Make an exact copy of the whole listing, but leave its pictures out.

[Entries shown]

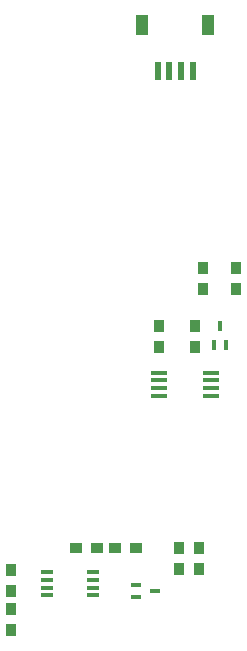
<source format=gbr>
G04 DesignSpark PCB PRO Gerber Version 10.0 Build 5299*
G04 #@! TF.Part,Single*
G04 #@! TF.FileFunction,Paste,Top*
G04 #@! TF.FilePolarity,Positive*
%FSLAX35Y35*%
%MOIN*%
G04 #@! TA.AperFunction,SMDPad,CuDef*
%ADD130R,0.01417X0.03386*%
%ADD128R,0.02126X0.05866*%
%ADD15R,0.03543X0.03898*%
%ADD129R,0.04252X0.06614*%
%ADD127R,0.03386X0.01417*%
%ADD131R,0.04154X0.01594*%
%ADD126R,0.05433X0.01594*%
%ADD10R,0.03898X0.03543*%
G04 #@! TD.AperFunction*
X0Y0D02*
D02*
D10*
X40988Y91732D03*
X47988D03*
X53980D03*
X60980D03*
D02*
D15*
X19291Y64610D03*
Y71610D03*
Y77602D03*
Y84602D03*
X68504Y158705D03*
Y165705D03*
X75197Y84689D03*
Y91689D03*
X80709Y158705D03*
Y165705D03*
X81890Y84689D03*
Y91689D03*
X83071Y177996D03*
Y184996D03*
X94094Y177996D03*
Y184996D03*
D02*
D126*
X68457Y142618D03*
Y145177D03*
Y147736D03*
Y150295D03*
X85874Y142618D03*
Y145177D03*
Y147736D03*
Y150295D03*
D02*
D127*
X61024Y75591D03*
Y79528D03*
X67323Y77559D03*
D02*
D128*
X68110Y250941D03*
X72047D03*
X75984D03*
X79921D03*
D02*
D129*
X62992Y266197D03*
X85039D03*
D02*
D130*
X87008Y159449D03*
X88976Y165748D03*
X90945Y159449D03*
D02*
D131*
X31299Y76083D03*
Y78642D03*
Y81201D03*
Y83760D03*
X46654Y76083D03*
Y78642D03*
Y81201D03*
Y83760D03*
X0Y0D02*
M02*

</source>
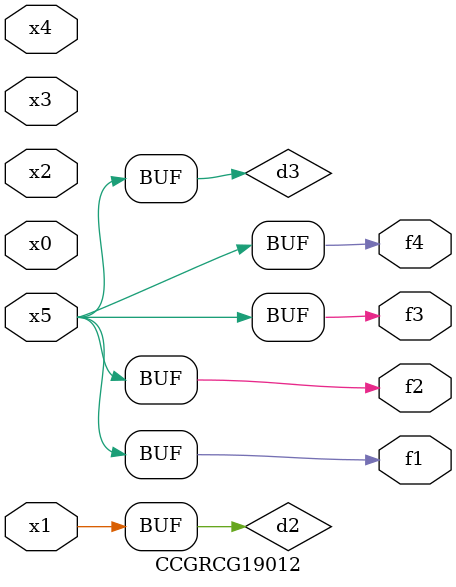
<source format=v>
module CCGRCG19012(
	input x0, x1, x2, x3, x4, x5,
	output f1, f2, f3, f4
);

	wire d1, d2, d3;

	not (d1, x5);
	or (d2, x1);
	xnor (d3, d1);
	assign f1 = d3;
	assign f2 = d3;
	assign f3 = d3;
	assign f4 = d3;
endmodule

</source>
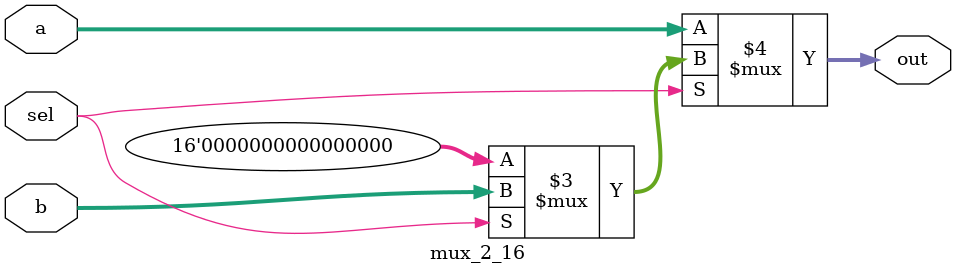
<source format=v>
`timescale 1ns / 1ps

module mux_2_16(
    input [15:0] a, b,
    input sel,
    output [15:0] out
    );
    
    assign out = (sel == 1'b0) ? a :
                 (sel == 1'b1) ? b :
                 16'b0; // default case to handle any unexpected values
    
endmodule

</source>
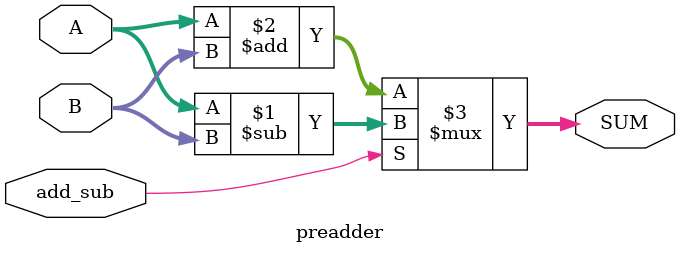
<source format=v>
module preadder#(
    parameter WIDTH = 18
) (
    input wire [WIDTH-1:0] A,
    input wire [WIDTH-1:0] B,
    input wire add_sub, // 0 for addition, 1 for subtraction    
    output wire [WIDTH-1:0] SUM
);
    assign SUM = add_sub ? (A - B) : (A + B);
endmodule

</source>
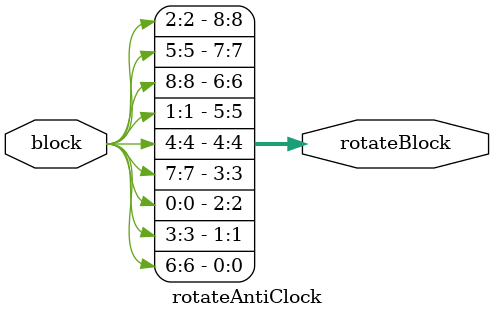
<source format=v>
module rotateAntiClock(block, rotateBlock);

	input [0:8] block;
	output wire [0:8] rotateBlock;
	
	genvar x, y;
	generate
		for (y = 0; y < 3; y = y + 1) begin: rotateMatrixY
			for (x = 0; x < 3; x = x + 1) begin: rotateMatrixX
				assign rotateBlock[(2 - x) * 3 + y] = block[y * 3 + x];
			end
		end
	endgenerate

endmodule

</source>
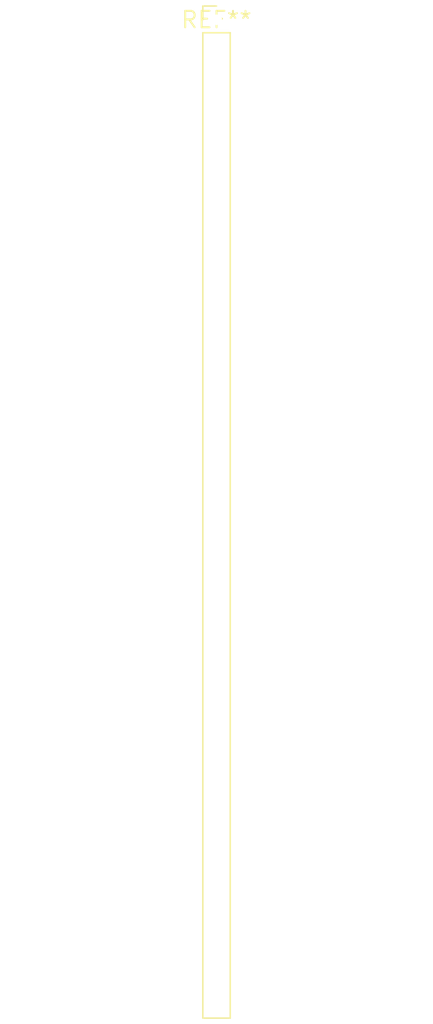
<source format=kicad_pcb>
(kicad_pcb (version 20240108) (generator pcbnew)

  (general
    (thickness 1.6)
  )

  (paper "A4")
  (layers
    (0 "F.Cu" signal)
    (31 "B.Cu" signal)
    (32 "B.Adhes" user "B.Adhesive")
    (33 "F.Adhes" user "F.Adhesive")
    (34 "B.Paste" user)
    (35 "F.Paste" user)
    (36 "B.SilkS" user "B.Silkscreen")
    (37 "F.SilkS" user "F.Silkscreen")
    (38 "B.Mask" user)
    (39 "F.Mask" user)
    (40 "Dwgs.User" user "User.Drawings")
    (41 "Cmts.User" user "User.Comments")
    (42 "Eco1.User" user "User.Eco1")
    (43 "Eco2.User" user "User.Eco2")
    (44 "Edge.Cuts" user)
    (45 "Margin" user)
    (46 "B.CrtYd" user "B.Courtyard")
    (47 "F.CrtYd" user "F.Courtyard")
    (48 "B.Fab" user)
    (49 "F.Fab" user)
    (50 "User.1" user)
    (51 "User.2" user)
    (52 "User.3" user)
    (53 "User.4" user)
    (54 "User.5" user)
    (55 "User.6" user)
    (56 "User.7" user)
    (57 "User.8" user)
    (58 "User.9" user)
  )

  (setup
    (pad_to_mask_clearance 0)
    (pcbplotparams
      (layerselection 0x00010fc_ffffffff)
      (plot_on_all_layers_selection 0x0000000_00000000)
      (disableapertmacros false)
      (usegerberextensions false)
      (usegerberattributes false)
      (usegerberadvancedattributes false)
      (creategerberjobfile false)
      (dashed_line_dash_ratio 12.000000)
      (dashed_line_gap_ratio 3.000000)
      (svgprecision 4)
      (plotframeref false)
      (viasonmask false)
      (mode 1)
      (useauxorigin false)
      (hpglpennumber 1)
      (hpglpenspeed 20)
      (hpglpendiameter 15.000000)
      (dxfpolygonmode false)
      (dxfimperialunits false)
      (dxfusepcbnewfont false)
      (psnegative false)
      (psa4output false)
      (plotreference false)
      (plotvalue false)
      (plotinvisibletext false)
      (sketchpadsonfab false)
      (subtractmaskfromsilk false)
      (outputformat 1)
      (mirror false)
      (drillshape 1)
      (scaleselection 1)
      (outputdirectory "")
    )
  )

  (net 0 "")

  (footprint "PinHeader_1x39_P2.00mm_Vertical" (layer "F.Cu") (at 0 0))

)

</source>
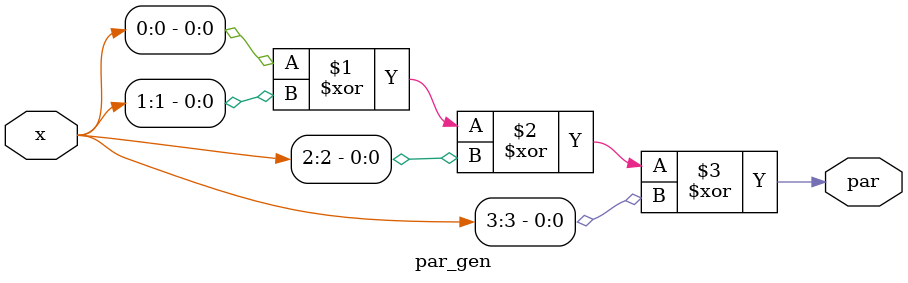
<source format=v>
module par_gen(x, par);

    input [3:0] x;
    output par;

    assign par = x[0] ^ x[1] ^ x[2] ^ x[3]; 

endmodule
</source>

[/Entries shown]

Exercise result>
<source format=gbr>
G04 DesignSpark PCB PRO Gerber Version 10.0 Build 5299*
G04 #@! TF.Part,Single*
G04 #@! TF.FileFunction,Paste,Top*
G04 #@! TF.FilePolarity,Positive*
%FSLAX35Y35*%
%MOIN*%
G04 #@! TA.AperFunction,SMDPad,CuDef*
%ADD130R,0.01417X0.03386*%
%ADD128R,0.02126X0.05866*%
%ADD15R,0.03543X0.03898*%
%ADD129R,0.04252X0.06614*%
%ADD127R,0.03386X0.01417*%
%ADD131R,0.04154X0.01594*%
%ADD126R,0.05433X0.01594*%
%ADD10R,0.03898X0.03543*%
G04 #@! TD.AperFunction*
X0Y0D02*
D02*
D10*
X40988Y91732D03*
X47988D03*
X53980D03*
X60980D03*
D02*
D15*
X19291Y64610D03*
Y71610D03*
Y77602D03*
Y84602D03*
X68504Y158705D03*
Y165705D03*
X75197Y84689D03*
Y91689D03*
X80709Y158705D03*
Y165705D03*
X81890Y84689D03*
Y91689D03*
X83071Y177996D03*
Y184996D03*
X94094Y177996D03*
Y184996D03*
D02*
D126*
X68457Y142618D03*
Y145177D03*
Y147736D03*
Y150295D03*
X85874Y142618D03*
Y145177D03*
Y147736D03*
Y150295D03*
D02*
D127*
X61024Y75591D03*
Y79528D03*
X67323Y77559D03*
D02*
D128*
X68110Y250941D03*
X72047D03*
X75984D03*
X79921D03*
D02*
D129*
X62992Y266197D03*
X85039D03*
D02*
D130*
X87008Y159449D03*
X88976Y165748D03*
X90945Y159449D03*
D02*
D131*
X31299Y76083D03*
Y78642D03*
Y81201D03*
Y83760D03*
X46654Y76083D03*
Y78642D03*
Y81201D03*
Y83760D03*
X0Y0D02*
M02*

</source>
<source format=v>
module CCGRCG19012(
	input x0, x1, x2, x3, x4, x5,
	output f1, f2, f3, f4
);

	wire d1, d2, d3;

	not (d1, x5);
	or (d2, x1);
	xnor (d3, d1);
	assign f1 = d3;
	assign f2 = d3;
	assign f3 = d3;
	assign f4 = d3;
endmodule

</source>
<source format=v>
`timescale 1ns / 1ps

module mux_2_16(
    input [15:0] a, b,
    input sel,
    output [15:0] out
    );
    
    assign out = (sel == 1'b0) ? a :
                 (sel == 1'b1) ? b :
                 16'b0; // default case to handle any unexpected values
    
endmodule

</source>
<source format=v>
module preadder#(
    parameter WIDTH = 18
) (
    input wire [WIDTH-1:0] A,
    input wire [WIDTH-1:0] B,
    input wire add_sub, // 0 for addition, 1 for subtraction    
    output wire [WIDTH-1:0] SUM
);
    assign SUM = add_sub ? (A - B) : (A + B);
endmodule

</source>
<source format=v>
module rotateAntiClock(block, rotateBlock);

	input [0:8] block;
	output wire [0:8] rotateBlock;
	
	genvar x, y;
	generate
		for (y = 0; y < 3; y = y + 1) begin: rotateMatrixY
			for (x = 0; x < 3; x = x + 1) begin: rotateMatrixX
				assign rotateBlock[(2 - x) * 3 + y] = block[y * 3 + x];
			end
		end
	endgenerate

endmodule

</source>
<source format=kicad_pcb>
(kicad_pcb (version 20240108) (generator pcbnew)

  (general
    (thickness 1.6)
  )

  (paper "A4")
  (layers
    (0 "F.Cu" signal)
    (31 "B.Cu" signal)
    (32 "B.Adhes" user "B.Adhesive")
    (33 "F.Adhes" user "F.Adhesive")
    (34 "B.Paste" user)
    (35 "F.Paste" user)
    (36 "B.SilkS" user "B.Silkscreen")
    (37 "F.SilkS" user "F.Silkscreen")
    (38 "B.Mask" user)
    (39 "F.Mask" user)
    (40 "Dwgs.User" user "User.Drawings")
    (41 "Cmts.User" user "User.Comments")
    (42 "Eco1.User" user "User.Eco1")
    (43 "Eco2.User" user "User.Eco2")
    (44 "Edge.Cuts" user)
    (45 "Margin" user)
    (46 "B.CrtYd" user "B.Courtyard")
    (47 "F.CrtYd" user "F.Courtyard")
    (48 "B.Fab" user)
    (49 "F.Fab" user)
    (50 "User.1" user)
    (51 "User.2" user)
    (52 "User.3" user)
    (53 "User.4" user)
    (54 "User.5" user)
    (55 "User.6" user)
    (56 "User.7" user)
    (57 "User.8" user)
    (58 "User.9" user)
  )

  (setup
    (pad_to_mask_clearance 0)
    (pcbplotparams
      (layerselection 0x00010fc_ffffffff)
      (plot_on_all_layers_selection 0x0000000_00000000)
      (disableapertmacros false)
      (usegerberextensions false)
      (usegerberattributes false)
      (usegerberadvancedattributes false)
      (creategerberjobfile false)
      (dashed_line_dash_ratio 12.000000)
      (dashed_line_gap_ratio 3.000000)
      (svgprecision 4)
      (plotframeref false)
      (viasonmask false)
      (mode 1)
      (useauxorigin false)
      (hpglpennumber 1)
      (hpglpenspeed 20)
      (hpglpendiameter 15.000000)
      (dxfpolygonmode false)
      (dxfimperialunits false)
      (dxfusepcbnewfont false)
      (psnegative false)
      (psa4output false)
      (plotreference false)
      (plotvalue false)
      (plotinvisibletext false)
      (sketchpadsonfab false)
      (subtractmaskfromsilk false)
      (outputformat 1)
      (mirror false)
      (drillshape 1)
      (scaleselection 1)
      (outputdirectory "")
    )
  )

  (net 0 "")

  (footprint "PinHeader_1x39_P2.00mm_Vertical" (layer "F.Cu") (at 0 0))

)

</source>
<source format=v>
module par_gen(x, par);

    input [3:0] x;
    output par;

    assign par = x[0] ^ x[1] ^ x[2] ^ x[3]; 

endmodule
</source>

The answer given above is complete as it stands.